Einen sehr guten Eindruck hinterlassen die Solisten. Sehr genau und niemals chargiert interpretiert Davide Fersini die Rolle des Vermieters Benoit wie einen staubtrockenen Beamten. Peter Kálmán singt den Alcindoro ebenfalls so ordentlich wie Paul Schweinester den Parpignol. Über Marcello Giordani verbietet sich eigentlich angesichts seines Einspringens und seines leidenschaftlichen Stimmeinsatzes jegliche Kritik, doch dieser Rodolfo hört sich mit seinem brüchigen Mezzavoce nicht gesund an. Im Wettstreit mit dem dominanten Orchester singt er ebenso immer eine Spur zu laut wie der etwas polternde Massimo Cavaletti als Marcello, der abgesehen von ein paar gequetschten Höhen eine tadellose Leistung bietet. Der Routinier Carlo Colombara ist ein herrlich bärbeißiger Colline. Die sängerische Entdeckung des Abends ist Alessio Arduni als Schaunard mit einer technisch sehr gut geführten, ausdrucksstarken Stimme und einer hervorragenden Spielfreude. Auf die weitere Karriere des Sängers darf man gespannt sein. Anna Netrebko setzt mit der ersten Salzburger Mimi ein weiteres Ausrufezeichen für ihre Karriere und die Geschichte der Festspiele. Ihr warm aufblühender Sopran, den sie auch bei lautem Orchester schön dezent einsetzen kann, und ihre ohnehin natürliche Präsenz erfüllen alle Erwartungen. Ihre beiden großen Solo-Nummern kostet sie mit lyrischer, beseelter Leichtigkeit aus. In den Ensembles weiß sie sich zu behaupten, ohne zu forcieren.

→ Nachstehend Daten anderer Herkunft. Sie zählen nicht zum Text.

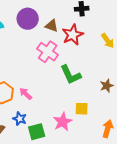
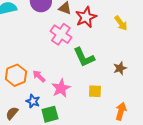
pink star: (63, 122) -> (61, 88), moved

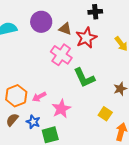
pink arrow: (39, 76) -> (39, 97), turned -72
yellow square: (95, 91) -> (105, 114), moved, turned 32
brown semicircle: (12, 113) -> (12, 120), moved

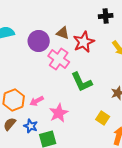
black cross: (95, 12) -> (106, 16), moved
purple circle: (41, 22) -> (39, 41), moved

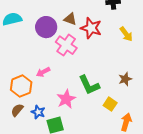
red star: (84, 42) -> (91, 28), turned -30
green L-shape: (82, 82) -> (89, 85), moved
pink arrow: (37, 101) -> (43, 72), moved

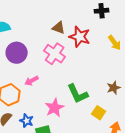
purple circle: (46, 27) -> (17, 53), moved

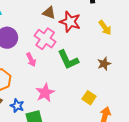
pink arrow: (32, 81) -> (31, 60), moved, turned -88
brown star: (114, 88) -> (104, 64), moved
green L-shape: (78, 94) -> (68, 60), moved

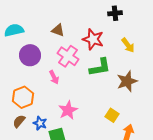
brown triangle: (49, 13) -> (58, 30), moved
green L-shape: (68, 60) -> (100, 67), moved, turned -75
brown star: (104, 64) -> (127, 81), size x1.5

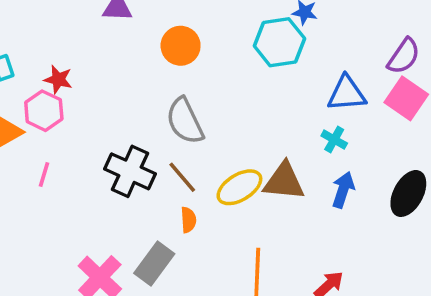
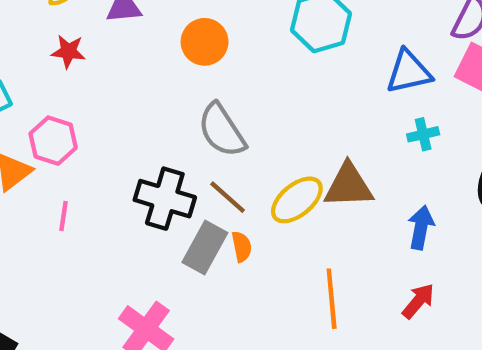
red star: (58, 79) -> (68, 51), moved
cyan cross: (334, 140) -> (423, 134), moved, turned -35
blue arrow: (343, 190) -> (421, 227), moved
gray rectangle: (154, 263) -> (205, 247), moved

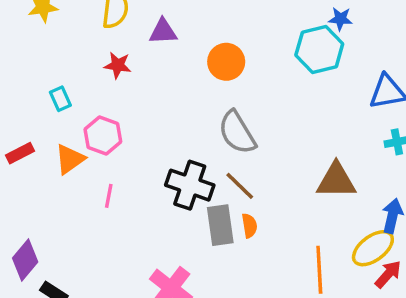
yellow ellipse: (297, 200) -> (373, 248), moved
gray rectangle: (205, 247) -> (220, 225), turned -39

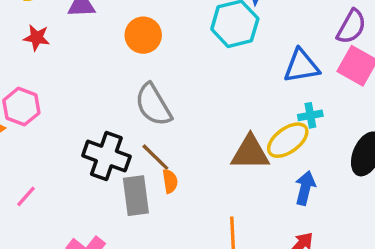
pink line: (109, 196) -> (26, 196), moved, turned 30
orange semicircle: (249, 226) -> (170, 181), moved
yellow ellipse: (373, 248) -> (288, 140), moved

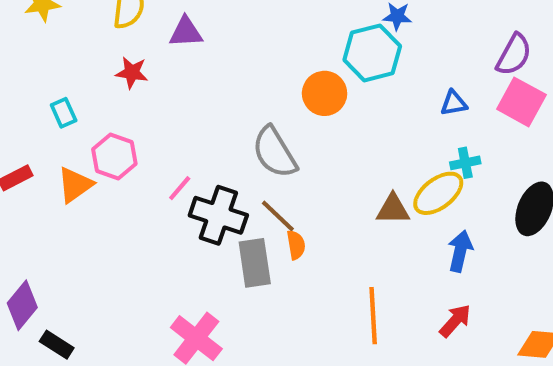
orange circle: (143, 35) -> (325, 93), moved
blue triangle: (301, 66) -> (454, 103), size x0.6
brown triangle: (250, 153) -> (393, 209), size x0.7
pink line: (26, 196) -> (180, 188), moved

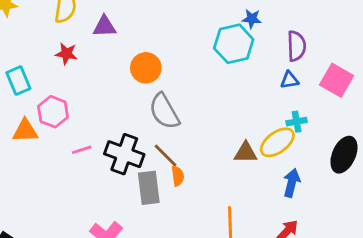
purple semicircle: (514, 55) -> (296, 46), moved, turned -32
orange circle: (325, 93) -> (146, 68), moved
cyan rectangle: (64, 113) -> (18, 81), size x1.4
orange triangle: (75, 185) -> (25, 131), turned 32
pink line: (180, 188) -> (82, 150), moved, turned 30

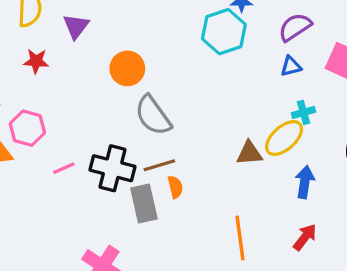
purple triangle: (104, 26) -> (76, 26), turned -45
purple semicircle: (296, 46) -> (295, 27), turned -116
brown line: (166, 156) -> (159, 165), turned -56

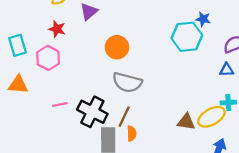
gray semicircle: (153, 115) -> (127, 82), turned -52
pink hexagon: (27, 128) -> (48, 58), moved
brown line: (159, 165) -> (124, 117), turned -60

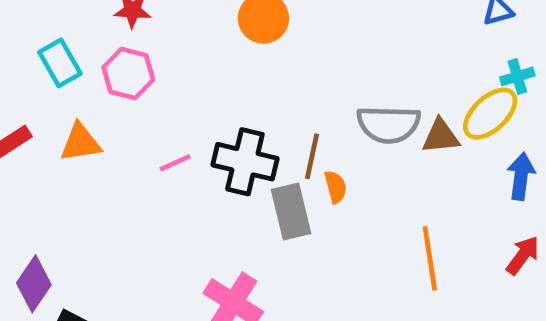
gray semicircle: (127, 82) -> (389, 124), moved

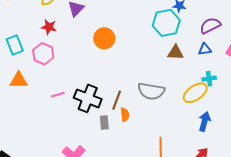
brown triangle: (441, 136) -> (176, 53), moved
gray rectangle: (291, 211) -> (104, 122), size x0.6

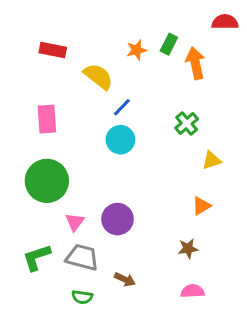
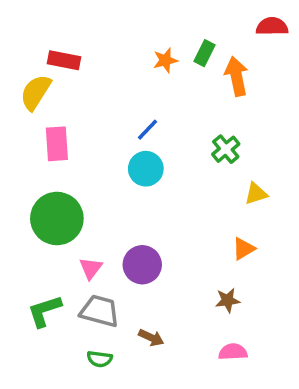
yellow semicircle: (98, 76) -> (36, 92), moved, turned -96

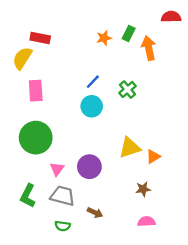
green cross: (226, 149) -> (127, 89), moved
yellow triangle: (256, 194) -> (130, 148), moved, size x1.5
green L-shape: (44, 311) -> (28, 196), turned -45

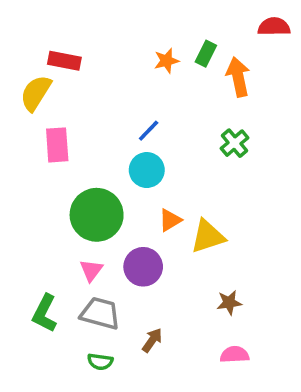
green cross: (127, 89) -> (235, 143), moved
green circle: (36, 138) -> (97, 215), moved
orange triangle: (153, 157) -> (170, 220), moved
brown arrow: (95, 213) -> (152, 340), turned -80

Nur in puncto Husten kann sie sich noch von einigen Zuschauern ein paar Tipps geben lassen. Es ist schon erstaunlich, wie präzise manche Leute in die leisesten Passagen reinhusten können, und gleichzeitig weitere Zuschauer dazu animieren mitzumachen. Der Applaus ist glücklicherweise wesentlich kräftiger als der Husten, und so feiern die Zuschauer den Einspringer Giordani und Anna Netrebko.